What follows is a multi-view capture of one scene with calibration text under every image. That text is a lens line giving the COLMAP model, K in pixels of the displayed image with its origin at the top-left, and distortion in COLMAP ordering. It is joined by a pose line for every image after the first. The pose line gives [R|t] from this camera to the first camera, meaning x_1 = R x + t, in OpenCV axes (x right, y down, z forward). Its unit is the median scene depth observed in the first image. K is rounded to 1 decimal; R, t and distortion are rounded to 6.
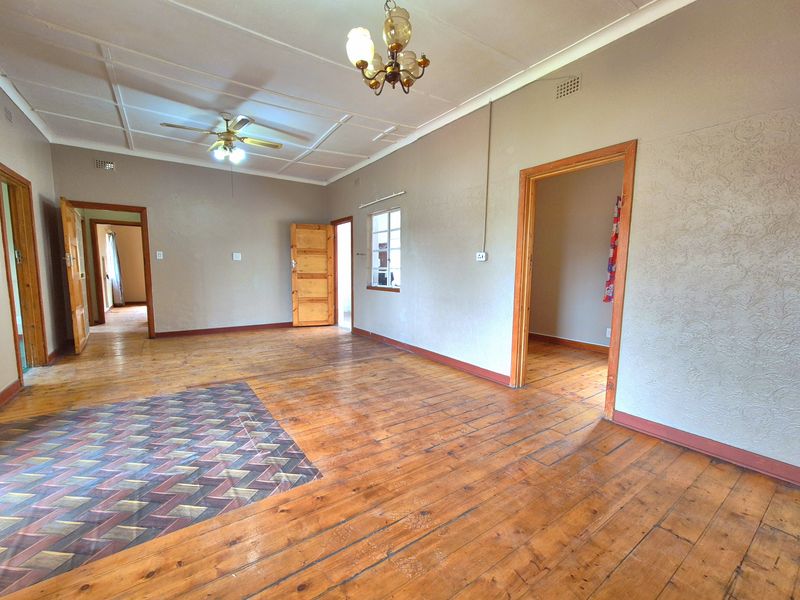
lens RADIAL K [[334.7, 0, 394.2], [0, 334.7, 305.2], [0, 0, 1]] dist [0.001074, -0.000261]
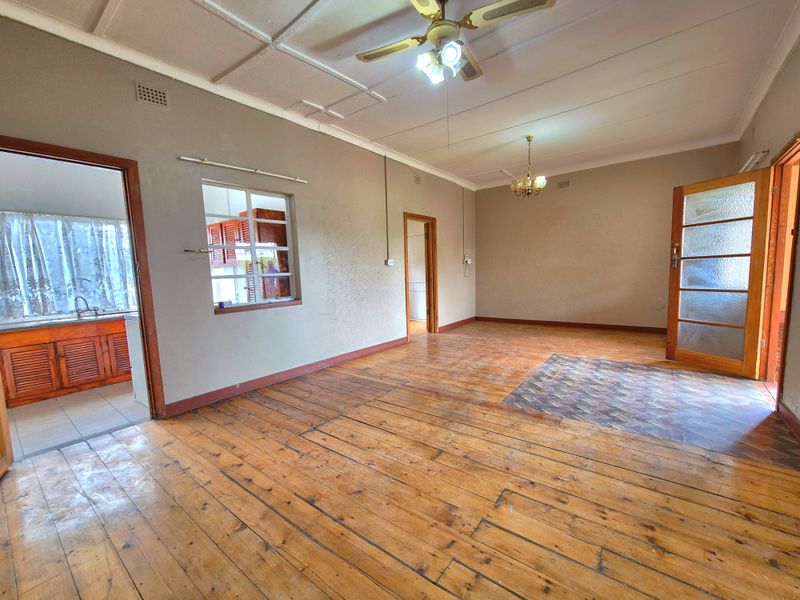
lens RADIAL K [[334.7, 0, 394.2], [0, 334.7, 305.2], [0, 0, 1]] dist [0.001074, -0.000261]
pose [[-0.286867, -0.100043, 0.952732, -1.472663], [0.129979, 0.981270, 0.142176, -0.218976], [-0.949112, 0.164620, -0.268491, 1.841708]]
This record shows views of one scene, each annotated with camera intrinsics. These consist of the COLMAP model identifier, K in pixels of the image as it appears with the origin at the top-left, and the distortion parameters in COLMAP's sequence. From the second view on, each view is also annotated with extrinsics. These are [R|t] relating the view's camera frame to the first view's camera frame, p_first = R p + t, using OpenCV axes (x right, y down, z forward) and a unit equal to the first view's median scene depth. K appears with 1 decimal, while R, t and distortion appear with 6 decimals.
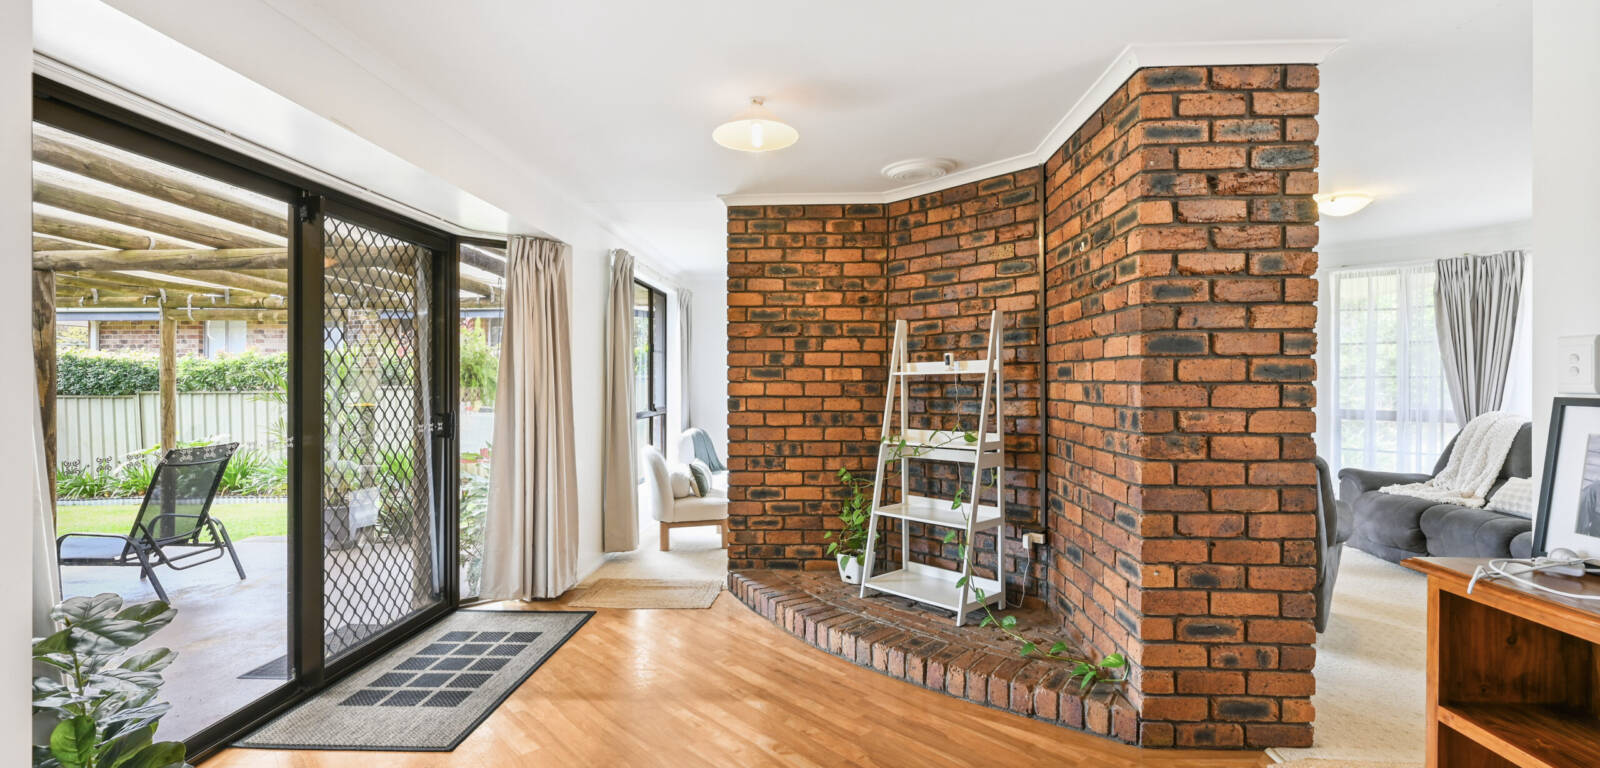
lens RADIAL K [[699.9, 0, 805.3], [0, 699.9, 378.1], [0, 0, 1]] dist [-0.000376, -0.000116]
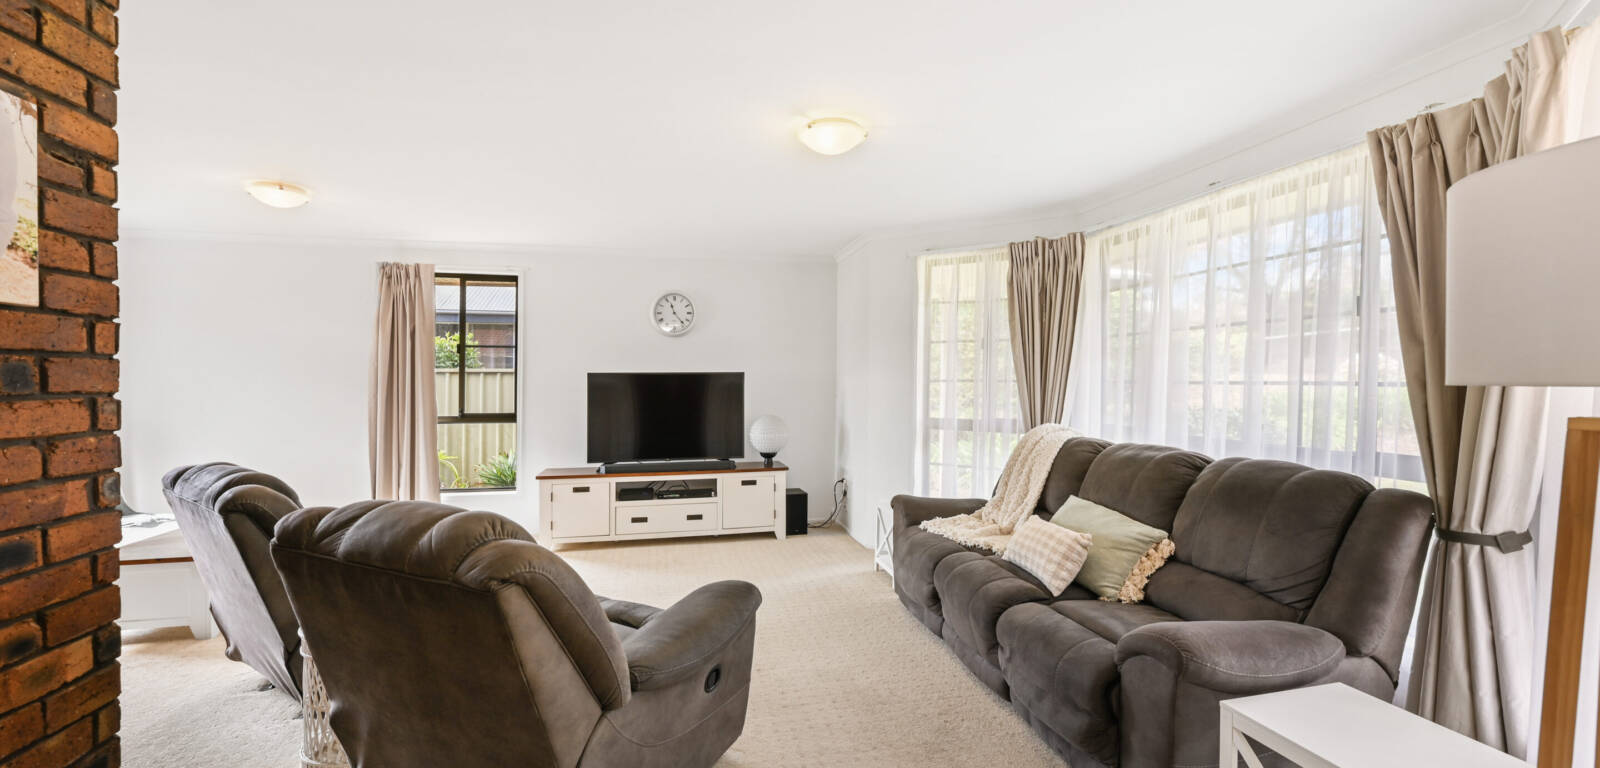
————————
## Aim of the task
Would you copy the records word for word, without any of their pictures?

## Task response
What follows is a multi-view capture of one scene with calibration text under every image. That text is a lens line giving the COLMAP model, K in pixels of the displayed image with its origin at the top-left, and distortion in COLMAP ordering. It is joined by a pose line for every image after the first. The pose line gives [R|t] from this camera to the first camera, meaning x_1 = R x + t, in OpenCV axes (x right, y down, z forward). Its unit is the median scene depth observed in the first image. K is rounded to 1 decimal; R, t and distortion are rounded to 6.
lens RADIAL K [[334.7, 0, 394.2], [0, 334.7, 305.2], [0, 0, 1]] dist [0.001074, -0.000261]
lens RADIAL K [[334.7, 0, 394.2], [0, 334.7, 305.2], [0, 0, 1]] dist [0.001074, -0.000261]
pose [[-0.286867, -0.100043, 0.952732, -1.472663], [0.129979, 0.981270, 0.142176, -0.218976], [-0.949112, 0.164620, -0.268491, 1.841708]]
This record shows views of one scene, each annotated with camera intrinsics. These consist of the COLMAP model identifier, K in pixels of the image as it appears with the origin at the top-left, and the distortion parameters in COLMAP's sequence. From the second view on, each view is also annotated with extrinsics. These are [R|t] relating the view's camera frame to the first view's camera frame, p_first = R p + t, using OpenCV axes (x right, y down, z forward) and a unit equal to the first view's median scene depth. K appears with 1 decimal, while R, t and distortion appear with 6 decimals.
lens RADIAL K [[699.9, 0, 805.3], [0, 699.9, 378.1], [0, 0, 1]] dist [-0.000376, -0.000116]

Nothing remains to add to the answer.